THE TASK
Everything from the line containing "(214, 1147) none" through the line containing "[511,329,551,339] £37,795 ->" should be repeated exactly, and nothing else from the data.

SUPPLIED DATA
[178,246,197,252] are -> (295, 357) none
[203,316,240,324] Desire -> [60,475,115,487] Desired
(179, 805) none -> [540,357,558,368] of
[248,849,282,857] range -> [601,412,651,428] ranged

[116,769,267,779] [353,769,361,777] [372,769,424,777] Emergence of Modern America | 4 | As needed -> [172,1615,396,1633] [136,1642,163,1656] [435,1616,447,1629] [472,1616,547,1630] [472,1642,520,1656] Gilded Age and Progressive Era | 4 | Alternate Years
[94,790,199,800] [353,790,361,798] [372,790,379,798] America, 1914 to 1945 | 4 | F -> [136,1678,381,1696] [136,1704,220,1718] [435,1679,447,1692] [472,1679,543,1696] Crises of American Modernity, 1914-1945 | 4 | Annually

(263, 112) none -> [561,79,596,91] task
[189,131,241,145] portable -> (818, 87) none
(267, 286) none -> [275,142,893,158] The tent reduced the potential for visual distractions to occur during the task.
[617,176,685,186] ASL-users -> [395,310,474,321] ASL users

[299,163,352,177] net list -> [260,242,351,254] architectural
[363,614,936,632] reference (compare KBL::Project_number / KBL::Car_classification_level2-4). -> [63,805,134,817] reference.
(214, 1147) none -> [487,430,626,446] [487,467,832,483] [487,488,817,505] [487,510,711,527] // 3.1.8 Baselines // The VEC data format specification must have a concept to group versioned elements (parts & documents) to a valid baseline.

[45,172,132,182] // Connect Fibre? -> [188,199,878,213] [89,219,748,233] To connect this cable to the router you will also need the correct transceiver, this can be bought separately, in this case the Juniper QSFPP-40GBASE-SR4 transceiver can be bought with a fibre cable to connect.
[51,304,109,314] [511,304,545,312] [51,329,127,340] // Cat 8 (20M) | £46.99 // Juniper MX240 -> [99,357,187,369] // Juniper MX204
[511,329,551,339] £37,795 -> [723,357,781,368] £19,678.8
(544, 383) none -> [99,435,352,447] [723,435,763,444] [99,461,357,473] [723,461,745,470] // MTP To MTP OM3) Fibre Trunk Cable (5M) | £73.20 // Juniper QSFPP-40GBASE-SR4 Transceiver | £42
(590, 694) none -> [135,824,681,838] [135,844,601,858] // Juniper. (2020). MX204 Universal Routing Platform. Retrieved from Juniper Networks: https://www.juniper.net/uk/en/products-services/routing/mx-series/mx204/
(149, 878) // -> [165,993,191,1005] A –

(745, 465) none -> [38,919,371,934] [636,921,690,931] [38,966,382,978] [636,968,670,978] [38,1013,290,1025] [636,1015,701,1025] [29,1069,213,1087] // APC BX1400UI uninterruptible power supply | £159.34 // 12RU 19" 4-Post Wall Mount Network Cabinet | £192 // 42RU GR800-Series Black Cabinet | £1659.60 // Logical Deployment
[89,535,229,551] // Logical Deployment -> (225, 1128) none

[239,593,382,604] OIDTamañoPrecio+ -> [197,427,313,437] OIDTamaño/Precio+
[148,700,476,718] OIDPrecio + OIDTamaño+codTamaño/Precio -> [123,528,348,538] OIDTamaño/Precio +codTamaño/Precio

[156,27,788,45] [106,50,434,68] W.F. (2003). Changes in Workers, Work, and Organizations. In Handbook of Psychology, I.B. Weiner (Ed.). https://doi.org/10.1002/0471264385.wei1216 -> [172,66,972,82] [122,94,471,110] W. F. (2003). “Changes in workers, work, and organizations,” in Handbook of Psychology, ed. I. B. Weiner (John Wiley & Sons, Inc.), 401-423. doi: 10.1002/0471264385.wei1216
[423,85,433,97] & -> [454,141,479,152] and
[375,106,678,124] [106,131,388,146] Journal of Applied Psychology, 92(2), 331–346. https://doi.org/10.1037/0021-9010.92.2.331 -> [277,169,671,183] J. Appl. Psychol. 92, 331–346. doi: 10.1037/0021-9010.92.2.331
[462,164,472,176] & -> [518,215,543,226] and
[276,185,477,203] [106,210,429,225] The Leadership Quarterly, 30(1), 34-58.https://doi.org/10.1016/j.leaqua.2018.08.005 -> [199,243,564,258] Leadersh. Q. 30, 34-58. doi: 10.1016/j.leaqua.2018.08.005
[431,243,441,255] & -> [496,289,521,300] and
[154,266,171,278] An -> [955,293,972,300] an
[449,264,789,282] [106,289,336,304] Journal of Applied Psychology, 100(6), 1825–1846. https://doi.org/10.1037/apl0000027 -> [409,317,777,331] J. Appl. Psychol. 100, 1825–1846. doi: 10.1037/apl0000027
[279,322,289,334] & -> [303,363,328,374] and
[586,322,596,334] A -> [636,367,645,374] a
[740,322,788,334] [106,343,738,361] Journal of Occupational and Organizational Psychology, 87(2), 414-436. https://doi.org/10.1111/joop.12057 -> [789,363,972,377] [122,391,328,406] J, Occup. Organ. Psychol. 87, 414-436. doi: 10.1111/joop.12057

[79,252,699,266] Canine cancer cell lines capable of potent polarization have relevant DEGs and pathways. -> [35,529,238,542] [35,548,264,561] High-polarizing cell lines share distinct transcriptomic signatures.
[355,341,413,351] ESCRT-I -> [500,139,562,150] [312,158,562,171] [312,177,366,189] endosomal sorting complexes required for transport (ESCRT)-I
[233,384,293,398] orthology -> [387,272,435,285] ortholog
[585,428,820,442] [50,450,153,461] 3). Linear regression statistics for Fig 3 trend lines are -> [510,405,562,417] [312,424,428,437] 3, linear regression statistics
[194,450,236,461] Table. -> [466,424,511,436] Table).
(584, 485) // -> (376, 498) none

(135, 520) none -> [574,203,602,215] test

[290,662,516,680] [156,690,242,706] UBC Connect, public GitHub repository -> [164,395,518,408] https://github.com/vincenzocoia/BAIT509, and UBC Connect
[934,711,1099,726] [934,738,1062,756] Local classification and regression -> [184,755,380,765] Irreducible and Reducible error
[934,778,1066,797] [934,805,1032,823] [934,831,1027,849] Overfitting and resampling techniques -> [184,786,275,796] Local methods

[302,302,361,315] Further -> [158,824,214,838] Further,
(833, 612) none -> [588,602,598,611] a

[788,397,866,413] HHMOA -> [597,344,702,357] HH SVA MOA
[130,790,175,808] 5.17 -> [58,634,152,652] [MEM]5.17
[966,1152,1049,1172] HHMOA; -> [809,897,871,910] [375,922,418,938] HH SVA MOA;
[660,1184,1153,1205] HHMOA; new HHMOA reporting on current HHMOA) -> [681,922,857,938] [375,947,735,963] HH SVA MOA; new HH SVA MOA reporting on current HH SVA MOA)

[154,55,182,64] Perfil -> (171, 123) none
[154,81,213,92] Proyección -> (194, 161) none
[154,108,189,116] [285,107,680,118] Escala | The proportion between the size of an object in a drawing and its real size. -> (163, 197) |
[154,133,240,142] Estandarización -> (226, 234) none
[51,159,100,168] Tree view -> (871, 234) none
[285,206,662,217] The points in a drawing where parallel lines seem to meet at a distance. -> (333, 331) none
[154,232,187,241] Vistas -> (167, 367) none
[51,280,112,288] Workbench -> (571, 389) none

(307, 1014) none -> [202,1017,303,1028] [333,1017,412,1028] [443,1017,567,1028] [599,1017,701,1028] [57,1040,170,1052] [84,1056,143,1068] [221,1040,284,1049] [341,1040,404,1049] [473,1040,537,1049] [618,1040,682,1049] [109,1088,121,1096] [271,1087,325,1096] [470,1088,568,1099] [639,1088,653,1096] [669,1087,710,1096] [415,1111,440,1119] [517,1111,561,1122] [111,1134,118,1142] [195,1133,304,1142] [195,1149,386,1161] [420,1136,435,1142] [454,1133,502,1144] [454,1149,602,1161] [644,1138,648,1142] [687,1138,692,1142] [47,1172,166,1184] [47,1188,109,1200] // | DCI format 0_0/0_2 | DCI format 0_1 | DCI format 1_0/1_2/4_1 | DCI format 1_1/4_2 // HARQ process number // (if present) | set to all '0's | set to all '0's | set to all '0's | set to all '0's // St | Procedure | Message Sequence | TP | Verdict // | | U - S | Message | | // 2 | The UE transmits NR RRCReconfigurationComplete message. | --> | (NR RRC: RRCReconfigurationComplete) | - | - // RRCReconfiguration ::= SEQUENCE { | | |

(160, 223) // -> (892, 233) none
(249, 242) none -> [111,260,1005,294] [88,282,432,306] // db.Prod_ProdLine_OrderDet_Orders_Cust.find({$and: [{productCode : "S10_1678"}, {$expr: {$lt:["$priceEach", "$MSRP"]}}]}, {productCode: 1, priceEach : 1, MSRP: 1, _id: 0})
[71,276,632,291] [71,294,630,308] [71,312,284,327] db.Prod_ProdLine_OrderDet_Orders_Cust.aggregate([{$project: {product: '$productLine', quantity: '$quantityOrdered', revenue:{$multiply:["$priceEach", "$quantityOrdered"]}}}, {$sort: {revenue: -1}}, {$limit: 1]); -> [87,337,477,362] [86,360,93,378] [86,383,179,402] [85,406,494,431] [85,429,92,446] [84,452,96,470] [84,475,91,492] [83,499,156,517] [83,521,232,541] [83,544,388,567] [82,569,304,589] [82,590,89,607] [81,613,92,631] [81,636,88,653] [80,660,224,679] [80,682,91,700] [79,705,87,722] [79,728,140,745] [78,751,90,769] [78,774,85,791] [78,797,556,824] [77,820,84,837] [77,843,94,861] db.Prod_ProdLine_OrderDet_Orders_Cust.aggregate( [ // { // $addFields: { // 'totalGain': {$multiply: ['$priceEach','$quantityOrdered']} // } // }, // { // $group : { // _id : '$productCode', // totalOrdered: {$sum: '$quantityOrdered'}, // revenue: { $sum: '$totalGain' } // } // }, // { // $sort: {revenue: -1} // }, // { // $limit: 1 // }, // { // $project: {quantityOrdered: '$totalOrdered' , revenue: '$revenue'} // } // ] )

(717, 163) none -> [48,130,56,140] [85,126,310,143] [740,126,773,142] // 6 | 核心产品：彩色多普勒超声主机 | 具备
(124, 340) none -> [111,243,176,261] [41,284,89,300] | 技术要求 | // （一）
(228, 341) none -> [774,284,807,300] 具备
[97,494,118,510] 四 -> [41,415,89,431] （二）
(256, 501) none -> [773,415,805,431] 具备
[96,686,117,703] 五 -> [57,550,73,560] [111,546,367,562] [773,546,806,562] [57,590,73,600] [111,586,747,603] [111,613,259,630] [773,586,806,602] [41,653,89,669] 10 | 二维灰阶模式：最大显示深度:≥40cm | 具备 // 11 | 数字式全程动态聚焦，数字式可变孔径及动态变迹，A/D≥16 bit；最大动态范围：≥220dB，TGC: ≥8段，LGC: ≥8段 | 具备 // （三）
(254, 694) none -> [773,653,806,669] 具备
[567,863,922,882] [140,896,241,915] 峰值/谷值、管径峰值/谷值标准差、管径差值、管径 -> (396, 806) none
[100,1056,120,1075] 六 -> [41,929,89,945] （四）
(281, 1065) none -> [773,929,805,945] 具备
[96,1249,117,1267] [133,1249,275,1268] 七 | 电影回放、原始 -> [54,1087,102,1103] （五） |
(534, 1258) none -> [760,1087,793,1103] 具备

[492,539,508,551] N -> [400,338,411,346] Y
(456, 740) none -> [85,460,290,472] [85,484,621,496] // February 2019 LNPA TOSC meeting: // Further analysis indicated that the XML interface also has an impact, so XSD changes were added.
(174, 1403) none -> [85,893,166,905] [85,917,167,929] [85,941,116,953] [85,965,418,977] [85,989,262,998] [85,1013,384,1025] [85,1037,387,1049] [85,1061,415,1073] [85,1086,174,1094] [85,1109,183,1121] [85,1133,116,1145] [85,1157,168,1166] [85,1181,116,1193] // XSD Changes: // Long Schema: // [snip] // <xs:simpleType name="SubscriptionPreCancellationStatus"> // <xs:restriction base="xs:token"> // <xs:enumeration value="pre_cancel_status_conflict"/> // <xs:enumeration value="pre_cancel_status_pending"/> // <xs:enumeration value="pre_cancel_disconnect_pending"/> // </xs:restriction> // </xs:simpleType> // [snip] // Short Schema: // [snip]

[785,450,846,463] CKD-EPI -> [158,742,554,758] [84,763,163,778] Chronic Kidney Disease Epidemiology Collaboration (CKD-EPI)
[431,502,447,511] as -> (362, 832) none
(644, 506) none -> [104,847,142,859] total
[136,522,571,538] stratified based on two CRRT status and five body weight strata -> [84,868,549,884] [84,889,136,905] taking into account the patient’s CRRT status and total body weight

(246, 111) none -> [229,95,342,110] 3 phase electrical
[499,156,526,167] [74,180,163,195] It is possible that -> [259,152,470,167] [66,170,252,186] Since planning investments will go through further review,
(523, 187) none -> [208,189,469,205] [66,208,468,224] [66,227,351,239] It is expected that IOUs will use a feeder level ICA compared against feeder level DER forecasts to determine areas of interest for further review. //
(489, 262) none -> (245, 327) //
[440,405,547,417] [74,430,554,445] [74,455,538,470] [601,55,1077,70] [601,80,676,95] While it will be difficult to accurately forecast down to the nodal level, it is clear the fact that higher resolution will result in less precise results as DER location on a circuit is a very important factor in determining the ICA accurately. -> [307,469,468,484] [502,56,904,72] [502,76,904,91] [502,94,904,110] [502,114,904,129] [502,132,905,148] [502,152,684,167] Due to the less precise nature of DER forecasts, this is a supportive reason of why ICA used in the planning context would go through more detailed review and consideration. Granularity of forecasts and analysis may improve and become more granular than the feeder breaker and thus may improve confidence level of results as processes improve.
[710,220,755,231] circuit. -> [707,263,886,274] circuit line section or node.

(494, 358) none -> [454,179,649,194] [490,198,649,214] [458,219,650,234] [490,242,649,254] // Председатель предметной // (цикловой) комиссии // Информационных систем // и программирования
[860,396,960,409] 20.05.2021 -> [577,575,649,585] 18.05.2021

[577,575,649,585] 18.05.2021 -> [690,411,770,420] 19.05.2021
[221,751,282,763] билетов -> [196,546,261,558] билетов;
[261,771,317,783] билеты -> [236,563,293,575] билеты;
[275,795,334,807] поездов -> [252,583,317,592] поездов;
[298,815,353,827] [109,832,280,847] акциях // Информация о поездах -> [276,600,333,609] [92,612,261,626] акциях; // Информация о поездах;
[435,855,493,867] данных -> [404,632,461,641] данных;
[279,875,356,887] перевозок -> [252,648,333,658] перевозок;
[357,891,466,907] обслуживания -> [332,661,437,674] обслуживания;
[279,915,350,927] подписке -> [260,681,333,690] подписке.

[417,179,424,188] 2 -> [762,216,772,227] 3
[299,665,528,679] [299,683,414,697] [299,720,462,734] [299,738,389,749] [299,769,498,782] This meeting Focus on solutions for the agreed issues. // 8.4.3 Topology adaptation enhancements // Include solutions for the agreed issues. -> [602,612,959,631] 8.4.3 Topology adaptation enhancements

WORKED SOLUTION
(214, 1147) none -> [487,430,626,446] [487,467,832,483] [487,488,817,505] [487,510,711,527] // 3.1.8 Baselines // The VEC data format specification must have a concept to group versioned elements (parts & documents) to a valid baseline.

[45,172,132,182] // Connect Fibre? -> [188,199,878,213] [89,219,748,233] To connect this cable to the router you will also need the correct transceiver, this can be bought separately, in this case the Juniper QSFPP-40GBASE-SR4 transceiver can be bought with a fibre cable to connect.
[51,304,109,314] [511,304,545,312] [51,329,127,340] // Cat 8 (20M) | £46.99 // Juniper MX240 -> [99,357,187,369] // Juniper MX204
[511,329,551,339] £37,795 -> [723,357,781,368] £19,678.8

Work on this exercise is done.